--- Requirement ---
Every line of the entries below that includes "mobile" belongs in the answer, copied as written.

--- Extracted records ---
========

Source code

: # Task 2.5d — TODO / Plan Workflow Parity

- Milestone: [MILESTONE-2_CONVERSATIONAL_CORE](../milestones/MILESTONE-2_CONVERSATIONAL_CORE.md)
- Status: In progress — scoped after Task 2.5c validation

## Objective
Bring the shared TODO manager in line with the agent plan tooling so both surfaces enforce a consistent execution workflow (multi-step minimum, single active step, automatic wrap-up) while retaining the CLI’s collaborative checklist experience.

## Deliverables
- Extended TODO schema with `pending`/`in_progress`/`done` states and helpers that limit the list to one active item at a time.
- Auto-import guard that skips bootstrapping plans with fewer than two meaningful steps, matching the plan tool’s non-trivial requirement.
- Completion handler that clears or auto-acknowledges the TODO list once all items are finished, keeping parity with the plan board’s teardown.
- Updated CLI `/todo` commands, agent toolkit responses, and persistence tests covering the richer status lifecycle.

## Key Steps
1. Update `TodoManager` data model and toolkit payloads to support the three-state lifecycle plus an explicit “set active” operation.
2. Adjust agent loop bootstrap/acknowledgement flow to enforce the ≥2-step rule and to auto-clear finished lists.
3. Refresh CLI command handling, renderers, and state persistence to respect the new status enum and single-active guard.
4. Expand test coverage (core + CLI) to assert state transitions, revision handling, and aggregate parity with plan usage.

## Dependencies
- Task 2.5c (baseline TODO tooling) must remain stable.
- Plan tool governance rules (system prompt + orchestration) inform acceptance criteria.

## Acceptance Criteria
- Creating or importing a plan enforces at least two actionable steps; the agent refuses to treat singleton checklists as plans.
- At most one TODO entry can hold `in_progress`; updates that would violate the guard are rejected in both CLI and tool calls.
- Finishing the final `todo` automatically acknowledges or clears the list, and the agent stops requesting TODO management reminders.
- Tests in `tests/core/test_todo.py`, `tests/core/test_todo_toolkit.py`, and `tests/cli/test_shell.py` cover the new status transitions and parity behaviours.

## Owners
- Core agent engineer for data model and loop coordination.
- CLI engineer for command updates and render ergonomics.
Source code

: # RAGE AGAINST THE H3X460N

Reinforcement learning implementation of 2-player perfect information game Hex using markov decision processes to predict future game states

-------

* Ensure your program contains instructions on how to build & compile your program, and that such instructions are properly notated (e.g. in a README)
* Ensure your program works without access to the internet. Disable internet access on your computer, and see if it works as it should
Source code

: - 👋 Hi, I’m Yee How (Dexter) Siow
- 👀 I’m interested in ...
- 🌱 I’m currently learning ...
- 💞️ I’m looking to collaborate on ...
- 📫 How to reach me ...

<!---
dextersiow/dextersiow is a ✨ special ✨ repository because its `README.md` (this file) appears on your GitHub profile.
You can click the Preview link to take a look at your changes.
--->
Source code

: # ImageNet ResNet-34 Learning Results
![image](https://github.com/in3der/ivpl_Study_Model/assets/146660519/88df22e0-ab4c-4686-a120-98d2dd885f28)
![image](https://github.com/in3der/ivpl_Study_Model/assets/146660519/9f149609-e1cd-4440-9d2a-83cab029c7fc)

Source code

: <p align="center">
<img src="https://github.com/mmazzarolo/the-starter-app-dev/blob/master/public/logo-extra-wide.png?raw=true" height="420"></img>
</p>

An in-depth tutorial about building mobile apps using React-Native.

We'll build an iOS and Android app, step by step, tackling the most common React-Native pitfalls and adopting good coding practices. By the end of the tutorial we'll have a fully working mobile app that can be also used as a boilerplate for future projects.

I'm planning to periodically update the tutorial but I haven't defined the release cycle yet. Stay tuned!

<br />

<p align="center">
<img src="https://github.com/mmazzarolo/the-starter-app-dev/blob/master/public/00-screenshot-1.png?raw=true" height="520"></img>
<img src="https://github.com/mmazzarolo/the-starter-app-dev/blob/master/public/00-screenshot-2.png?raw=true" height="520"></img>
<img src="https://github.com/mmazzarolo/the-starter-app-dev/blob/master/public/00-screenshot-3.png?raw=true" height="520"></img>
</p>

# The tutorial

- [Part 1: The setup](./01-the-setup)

========

--- Written reply ---
An in-depth tutorial about building mobile apps using React-Native.
We'll build an iOS and Android app, step by step, tackling the most common React-Native pitfalls and adopting good coding practices. By the end of the tutorial we'll have a fully working mobile app that can be also used as a boilerplate for future projects.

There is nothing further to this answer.